Guest/Additional Speaker
I ain't never saw no roots, no demons, no ghosts, no magic. Just power. And only money can give you that.
Amy Nicholson
Me fool, all that war and whatever the hell she been doing in Chicago, and you back here in front of me. Two arms, two legs, two eyes, and a brain at work. How you know I ain't pray?
Guest/Additional Speaker
I work every route.
Amy Nicholson
My grandmama taught me to keep you and that crazy brother yours safe every day since you've been gone. Yeah. So what I love about the ending is that's him saying, you know what? I'm taking her side. I want to join her. I want to be with her. And he's sitting there at the ending, trying to lean in, I think, even to this magical world, like, trying to be like, okay, I see my baby. I hear my baby. I see the woman I want to be with. And then the clan guy shows up and he's like, let me try to pull you back to mine. Don't you want to talk about money? I got money for you. And he is so annoyed.
Paul Scheer
Hey, listen,
Amy Nicholson
I got money. Huh? Those gunshots, the way this movie uses Smoke's reactions, almost just as like, comedy punchline that he doesn't pause before shooting that guy in the ass. He doesn't pause before shooting Hailee Steinfeld. He doesn't pause before shooting this guy. I really appreciate that. Ryan Coogler doesn't try to build up a bunch of tension by saying, should he or shouldn't he? Oh, no, he's holding the gun. What are we gonna do?
Paul Scheer
Yeah, he's just like, boom.
Amy Nicholson
He goes for it is action based. Like, character reveal through action, not character reveal through hemming and hawing.
Paul Scheer
And I also think that that recommits you to the violence of it. Right? By being so quick, you're not ready to. You're not pausing, you're not waiting for it. It's just like, oh, my God. And you have the after effects of it. I want to also just circle back and say, I think in the way that Smoke frees Stack to live a life like he did with his father. And his father is being abusive. He also bends to Annie and kills her in violence, in a very violent way. Because he knows that that's what she wants. It's a really interesting thing that you're wrestling with. Right. Because it's like he will kill the love of his life because he knows that she needs that. But he would never do that to his brother. Even though, you know, like, I believe that he still thinks there's good in Stack or there's a piece of Stack that needs to be saved. It's just an interesting that these two important people, he, you know.
Amy Nicholson
Yeah. That he reacts differently to each one of them.
Paul Scheer
Yeah.
Amy Nicholson
And it's almost like the movie, I think, is of two minds about whether or not being a vampire is maybe okay. I think the movie thinks maybe being a vampire maybe isn't that bad. Maybe. Right. Like, Annie doesn't definitely want to do it, but when. I mean, the way the vampires react when he kills Annie, they are so mad at him because it's like, you ruined it for her. You ruined it for us. We could have been a family again. Like the anger in Hailee Steinfeld's voice. I want to play it because she's so mad.
Guest/Additional Speaker
No, no, no.
Paul Scheer
Let's go,
Guest/Additional Speaker
let's go.
Amy Nicholson
Come on. I mean, in that scene, the Hailee Seinfeld Mary character is acting like he has killed Annie. Like he killed her for the first time. She was going to be fine. They seemed all in on this idea of afterlife and community.

▸ **Provided material**
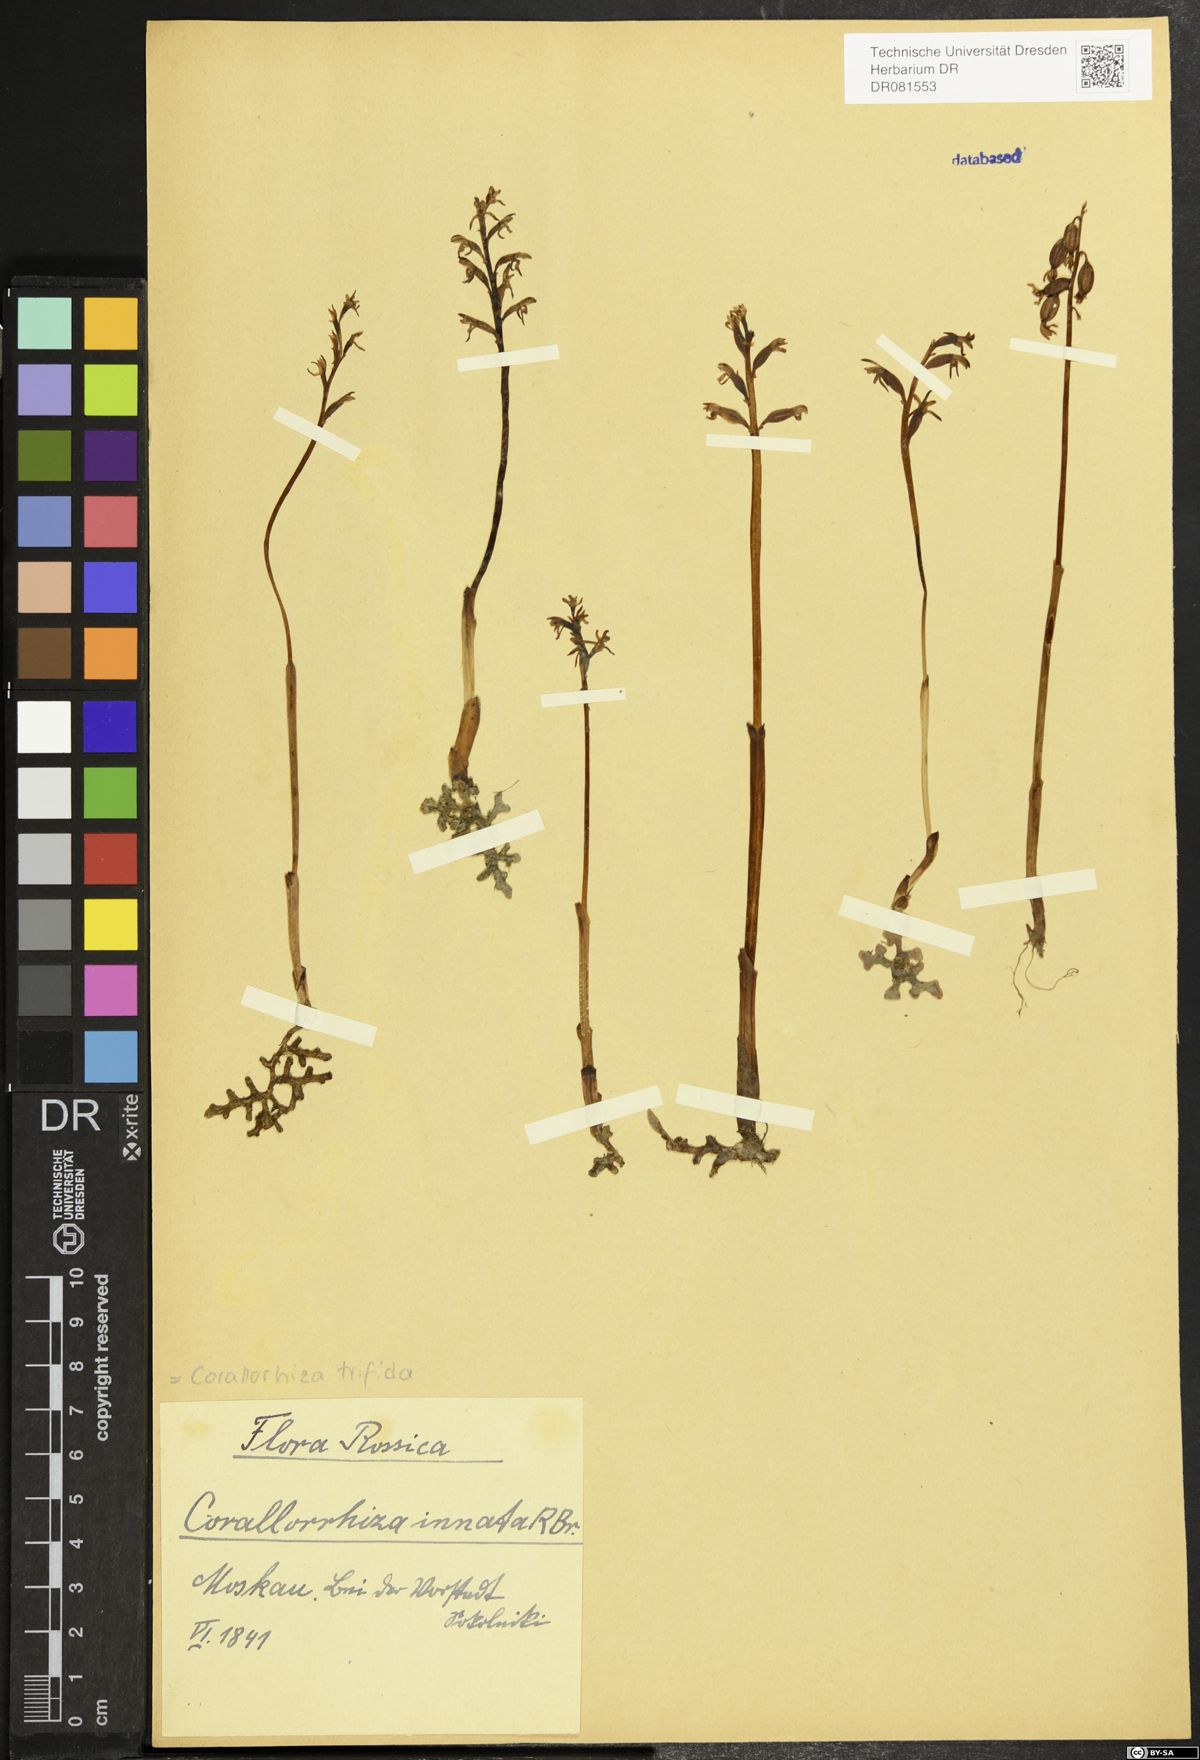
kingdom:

▸ **What this task involves**
In the film conversation, whom does Paul Scheer say Smoke kills in a very violent way because he knows that is what she wants?

▸ **Exercise response**
Annie.